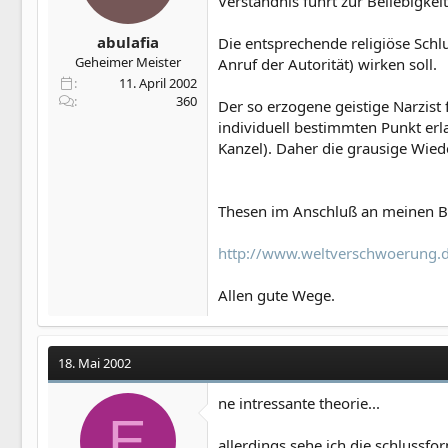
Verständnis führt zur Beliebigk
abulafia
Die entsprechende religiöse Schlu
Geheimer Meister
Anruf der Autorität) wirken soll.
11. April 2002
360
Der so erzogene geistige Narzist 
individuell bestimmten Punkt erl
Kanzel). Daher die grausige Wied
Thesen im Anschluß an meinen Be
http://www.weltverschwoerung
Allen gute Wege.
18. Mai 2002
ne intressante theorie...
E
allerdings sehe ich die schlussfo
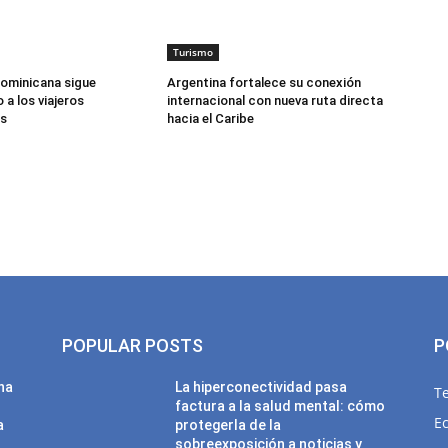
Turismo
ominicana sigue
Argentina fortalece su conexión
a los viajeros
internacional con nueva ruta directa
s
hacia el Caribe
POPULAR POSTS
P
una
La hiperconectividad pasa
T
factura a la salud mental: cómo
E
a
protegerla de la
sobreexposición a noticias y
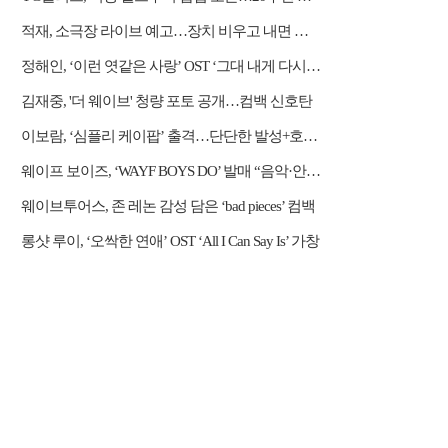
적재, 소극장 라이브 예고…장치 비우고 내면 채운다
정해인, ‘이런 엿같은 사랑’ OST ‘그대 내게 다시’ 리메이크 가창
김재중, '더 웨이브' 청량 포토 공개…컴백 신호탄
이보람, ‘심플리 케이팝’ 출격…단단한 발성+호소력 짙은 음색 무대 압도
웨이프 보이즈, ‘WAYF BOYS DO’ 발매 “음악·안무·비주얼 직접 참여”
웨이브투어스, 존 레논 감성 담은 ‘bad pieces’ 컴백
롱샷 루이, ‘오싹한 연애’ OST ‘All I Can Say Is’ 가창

--

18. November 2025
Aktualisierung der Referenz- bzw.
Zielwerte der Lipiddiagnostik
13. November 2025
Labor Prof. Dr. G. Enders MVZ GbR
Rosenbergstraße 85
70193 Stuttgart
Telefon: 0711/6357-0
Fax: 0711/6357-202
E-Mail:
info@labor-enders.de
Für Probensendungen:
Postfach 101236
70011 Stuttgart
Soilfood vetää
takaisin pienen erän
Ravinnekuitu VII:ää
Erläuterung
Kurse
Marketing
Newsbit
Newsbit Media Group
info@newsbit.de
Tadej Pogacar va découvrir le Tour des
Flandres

--

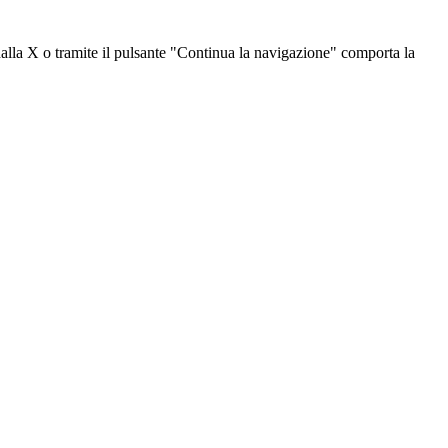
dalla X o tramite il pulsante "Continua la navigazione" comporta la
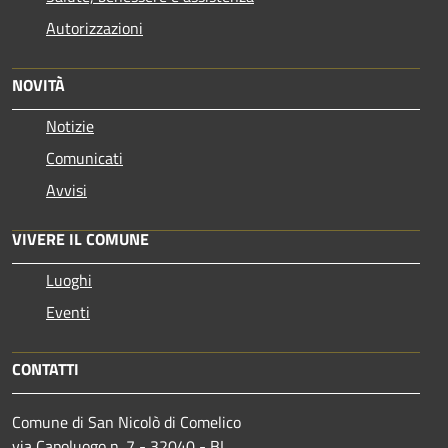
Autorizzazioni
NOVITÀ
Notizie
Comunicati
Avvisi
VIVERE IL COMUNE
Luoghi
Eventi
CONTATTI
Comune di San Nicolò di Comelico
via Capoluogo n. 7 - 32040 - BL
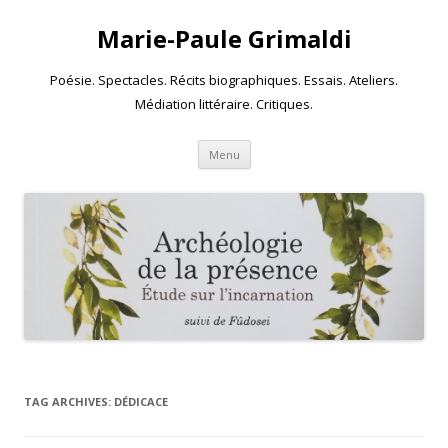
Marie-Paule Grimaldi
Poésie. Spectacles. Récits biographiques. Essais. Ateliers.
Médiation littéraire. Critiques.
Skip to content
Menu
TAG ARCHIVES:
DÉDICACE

WHAT THE EXERCISE ASKS
Only a number is wanted here: how many lines of the records above contain "info".

EXERCISE SOLUTION
2